Партийные поручения выполнены. Немецким товарищам переданы приглашения на конгресс. Барта беспрепятственно садится в поезд, отправляющийся в Голландию.

На голландской границе тщательная проверка. Но что может быть предосудительного в этой меврау, возвращающейся на родину? Аккуратно записав имеющиеся у нее драгоценные вещицы, Барте разрешают ехать дальше. После восьмилетнего отсутствия она переступает порог родительского дома.

Радостные вести ждали ее здесь: с детьми все в порядке, Гертруда по-прежнему в Японии, а Ян и Вим находятся на пароходе на пути в Голландию. Барта даже не могла себе представить, как трудно пришлось ее мальчишкам.

Когда Себальд и Барта отправляли сыновей из Владивостока, они рассчитывали, что мальчики будут жить в их прежней квартире, оставленной Себальдом его будущему заместителю, который должен был приехать из Америки, и что при первой возможности ребятам помогут отправиться в Голландию.

Все оказалось не так. Заместитель еще не приехал, и в Иокогаме мальчиков встретила пустая квартира. Бывшая работница Рутгерсов открыла ребятам их прежнюю комнату и взялась вести несложное хозяйство.

Пользуясь каникулами, Ян и Вим по примеру родителей ездили по Японии, осматривая все, что их интересовало.

Наконец заместитель Себальда приехал, но возможности отправить ребят он не нашел. Лишь когда он сам решил вернуться в Америку, он предложил Виму и Яну поехать вместе с ним. Пароход причалил к гавани Сан-Франциско. Ян и Вим уже спускались по трапу. Тут их задержала береговая охрана.

— Несовершеннолетним, приехавшим без родителей или родственников, приезд в Америку запрещен, — заявил им чиновник. — Вас отправят в приемник для беспризорных. Когда будет пароход в Японию, поедете обратно.

Голландцы, с которыми они приехали, были бессильны помочь.

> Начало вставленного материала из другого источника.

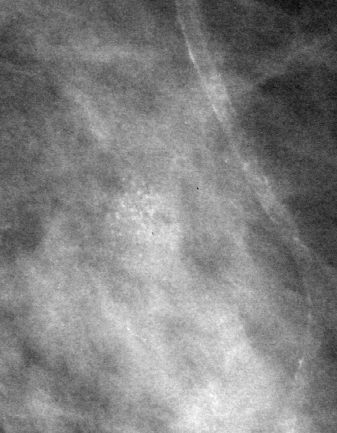
Region of interest cut from a scanned film mammogram (one marked finding), left breast, MLO view, BI-RADS breast density category 2 (scale 1–4).
Finding: calcifications, morphology amorphous, distribution clustered; BI-RADS assessment category 4; pathology result (as recorded, not read from the image): benign.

Вцепившись в поручни, Ян и Вим готовы были силой отстаивать свое право высадиться в Сан-Франциско. Сила, конечно, не помогла бы. Выручил счастливый случай: один из друзей Себальда — Винсент ван Гог, тезка и племянник знаменитого художника — пришел на пристань, чтобы встретить приятеля. Ван Гог стал просматривать список пассажиров и наткнулся на фамилию Рутгерс. Инициалы не те, но это, наверно, ошибка, решил ван Гог и пошел разыскивать Себальда и Барту. Вместо родителей он увидел ребят. Они узнали знакомого, бывавшего у отца, рванулись к нему.

Ван Гог, давно живший в Америке, взял ребят на поруки и быстро оформил все необходимое. Угроза приемника для беспризорных и отправка в Японию миновали. А дальше Ян и Вим решили никого не ждать, ни на кого не надеяться. Совершенно одни они пересекли Америку, дождались парохода, отправлявшегося в Голландию, и поехали домой. Храбрые мальчишки оказались достойны своих родителей.

Об этом путешествии, которое Вим потом с юмором описал в одном голландском молодежном журнале, Барта не знала.

Успокоенная за детей, она быстро справилась с данными ей поручениями: мандат Голландской компартии для Себальда получен, все делегаты оповещены о приглашении на конгресс. Не дожидаясь приезда мальчиков, Барта пустилась в обратный путь — Себальду она нужнее, чем здесь. На границе неожиданная задержка. Протесты Барты не принимаются во внимание, выезд из Голландии ей запрещен.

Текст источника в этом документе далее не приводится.